Would you return the lines between the one holding "middle pip: (590, 265)" and the one holding "pinky tip: (631, 279)", inclusive, and only those, exactly as they stand in the listing below?

_Given records:_
□ □ □ □

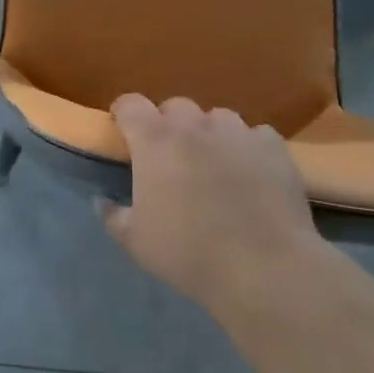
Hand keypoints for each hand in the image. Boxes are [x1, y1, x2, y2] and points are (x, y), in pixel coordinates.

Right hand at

□ □ □ □

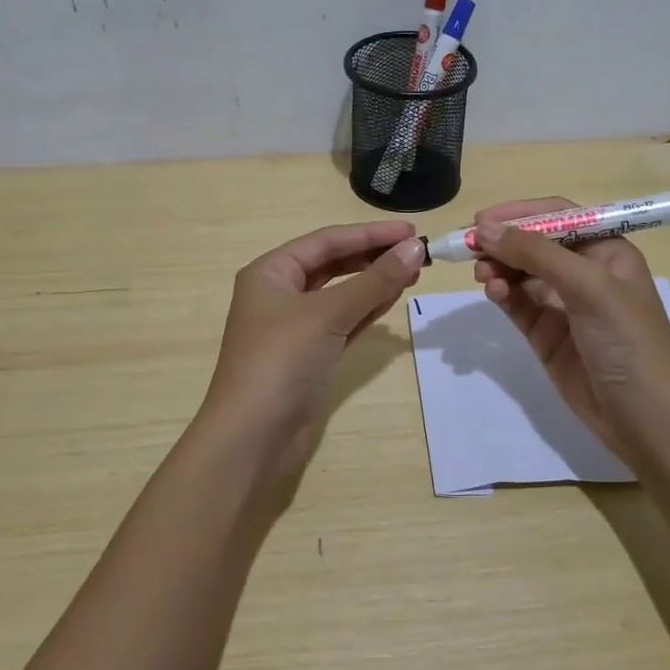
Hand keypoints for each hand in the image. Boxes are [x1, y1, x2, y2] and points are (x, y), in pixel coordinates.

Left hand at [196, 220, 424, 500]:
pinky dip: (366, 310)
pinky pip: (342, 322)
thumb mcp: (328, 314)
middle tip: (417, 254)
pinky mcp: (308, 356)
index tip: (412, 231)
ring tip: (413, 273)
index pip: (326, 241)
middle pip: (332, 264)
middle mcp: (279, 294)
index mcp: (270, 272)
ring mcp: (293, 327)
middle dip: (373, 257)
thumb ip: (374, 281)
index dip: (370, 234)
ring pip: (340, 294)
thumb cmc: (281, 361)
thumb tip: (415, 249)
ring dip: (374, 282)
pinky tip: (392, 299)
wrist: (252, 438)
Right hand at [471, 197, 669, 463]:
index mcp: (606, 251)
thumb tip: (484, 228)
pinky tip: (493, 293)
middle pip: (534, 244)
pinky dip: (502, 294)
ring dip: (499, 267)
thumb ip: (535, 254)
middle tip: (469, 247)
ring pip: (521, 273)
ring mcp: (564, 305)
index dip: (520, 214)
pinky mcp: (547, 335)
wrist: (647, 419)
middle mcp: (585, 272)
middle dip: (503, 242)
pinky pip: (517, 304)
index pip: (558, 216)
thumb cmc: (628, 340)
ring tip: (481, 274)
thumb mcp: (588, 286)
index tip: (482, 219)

□ □ □ □

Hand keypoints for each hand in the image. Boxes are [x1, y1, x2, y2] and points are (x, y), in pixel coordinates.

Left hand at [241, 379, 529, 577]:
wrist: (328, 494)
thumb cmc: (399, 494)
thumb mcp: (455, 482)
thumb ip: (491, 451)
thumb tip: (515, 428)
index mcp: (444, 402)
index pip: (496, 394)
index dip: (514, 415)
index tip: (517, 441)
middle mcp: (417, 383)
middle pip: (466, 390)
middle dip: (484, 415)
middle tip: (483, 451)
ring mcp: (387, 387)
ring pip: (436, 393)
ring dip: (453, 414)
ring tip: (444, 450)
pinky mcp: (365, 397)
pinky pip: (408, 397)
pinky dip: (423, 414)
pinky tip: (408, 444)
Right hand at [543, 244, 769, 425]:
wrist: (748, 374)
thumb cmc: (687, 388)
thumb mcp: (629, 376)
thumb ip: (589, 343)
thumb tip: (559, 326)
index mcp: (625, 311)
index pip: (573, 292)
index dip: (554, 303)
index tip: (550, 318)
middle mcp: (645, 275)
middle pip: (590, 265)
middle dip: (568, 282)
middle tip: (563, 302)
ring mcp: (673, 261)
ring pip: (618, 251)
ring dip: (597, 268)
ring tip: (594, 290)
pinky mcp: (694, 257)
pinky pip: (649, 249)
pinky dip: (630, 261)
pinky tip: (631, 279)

□ □ □ □

_Output below:_
middle pip: (590, 265)
middle dip: (568, 282)
middle tip: (563, 302)
ring mcp: (673, 261)
ring pip: (618, 251)
ring dip: (597, 268)
ring tip: (594, 290)
pinky mcp: (694, 257)
pinky pip: (649, 249)
pinky dip: (630, 261)
pinky tip: (631, 279)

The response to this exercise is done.